Special to WorldTribune.com
By Gregory R. Copley, Editor, GIS/Defense & Foreign Affairs
Brazilian President Dilma Vana Rousseff’s impeachment on May 12, 2016, was clearly due to consistent missteps by the president and her colleagues, but the underlying contribution to the Brazilian crisis — and crises in other countries — of the slowdown in the People’s Republic of China cannot be overstated.
Brazil’s economy has been in significant decline since the second quarter of 2014, with the exception of a minor (one-tenth of one percent) rise in last quarter of that year. All 2015 and early 2016 saw the Brazilian gross domestic product decline. Overall 2015 contraction was 3.8 percent, the worst annual performance since 1991.
Much of this is due to the contraction of PRC mineral resource requirements from its major supplier nations, coupled with (and inducing) a reduction in commodity pricing due to the lower demand. Along with this was the global collapse of oil and gas prices (and rising availability), which affected the fortunes of the Brazilian State energy company, Petrobras. President Rousseff, in the face of this, was unwilling to cut spending — or corruption — and had committed Brazil to major high-profile, high-budget projects, such as the football World Cup and the 2016 Summer Olympics.
Adding to the concerns for Brazil was the emergence of the mosquito-borne Zika virus, which has deterred tourism to the country, leading up to the Olympics.
If the collapse of demand for commodities, spurred by the PRC, was of profound concern to major economies such as Brazil and Australia, it has had an even great impact on many African economies, including South Africa, Nigeria, and Sierra Leone. Sierra Leone’s GDP grew in 2014 by 7.1 percent overall, and only by one percent after iron ore production was taken out of the equation. The GDP contracted by an estimated 21 percent in 2015, of which declining iron ore exports accounted for 20 percent. None of the countries which were overwhelmingly dependent on the PRC market have taken significant steps to either cut spending or to build compensatory economic mechanisms, or, indeed to stabilize social unrest and voter anger.
The so-called BRICS states — Brazil, Russia, India, China, and South Africa — were widely perceived as a new strategic bloc, and while India, the PRC, and Russia have retained some flexibility, all are now suffering, and India and the PRC are increasingly competitive with each other. South Africa’s economy continued to slide through 2015 and 2016, and International Monetary Fund data released in a KPMG report on May 11, 2016, showed that South Africa had slipped into third place among African economies, down from first place in 2011 (when Nigeria overtook it). Egypt moved into second position by year-end 2015 (with a $330.765-billion GDP), compared with South Africa at $312.957-billion, and Nigeria at $490.207-billion (itself down from 2014’s $573.999-billion).
All of these factors, coupled with the ongoing decline in economic performance in the major industrial powers, were likely to feed on themselves, creating an upsurge in unrest and dissatisfaction within many African societies and some Latin American states, stimulating both domestic unrest and — in the case of Africa — continued upward pressure on outbound migratory trends. This contributes to economic, social, and security dislocation in countries absorbing the migrants.
Within this framework, many African societies, in particular, are bemoaning the declining interest of the U.S. and Europe to provide compensatory aid increases, and are finding that their new economic relationships with the PRC and India have not geared them to address unemployment issues created by trade fluctuations.
Brazil and South Africa, like Egypt, still have significant industrial sectors which provide a partial cushion, but client states for their defense and manufacturing exports may now be harder to find.
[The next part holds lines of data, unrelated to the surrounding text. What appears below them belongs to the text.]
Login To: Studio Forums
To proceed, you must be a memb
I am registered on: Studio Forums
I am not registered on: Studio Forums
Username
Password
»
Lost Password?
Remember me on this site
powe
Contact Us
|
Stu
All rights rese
Meanwhile, agricultural output languishes in most African states. And while Suez Canal revenues may not rise as rapidly as anticipated, because of the slowdown of global maritime-based trade, Egypt is better placed than most to sustain its economy.
Nigeria, still largely a single-commodity economy, can expect to see a further decline during the coming year, and the new Government, under President Muhammadu Buhari, has not cut spending commensurate with the fall in oil and gas revenues.
All of this begs the question as to why most states continue to operate in a “business as usual” cycle, when clearly a new cycle has begun.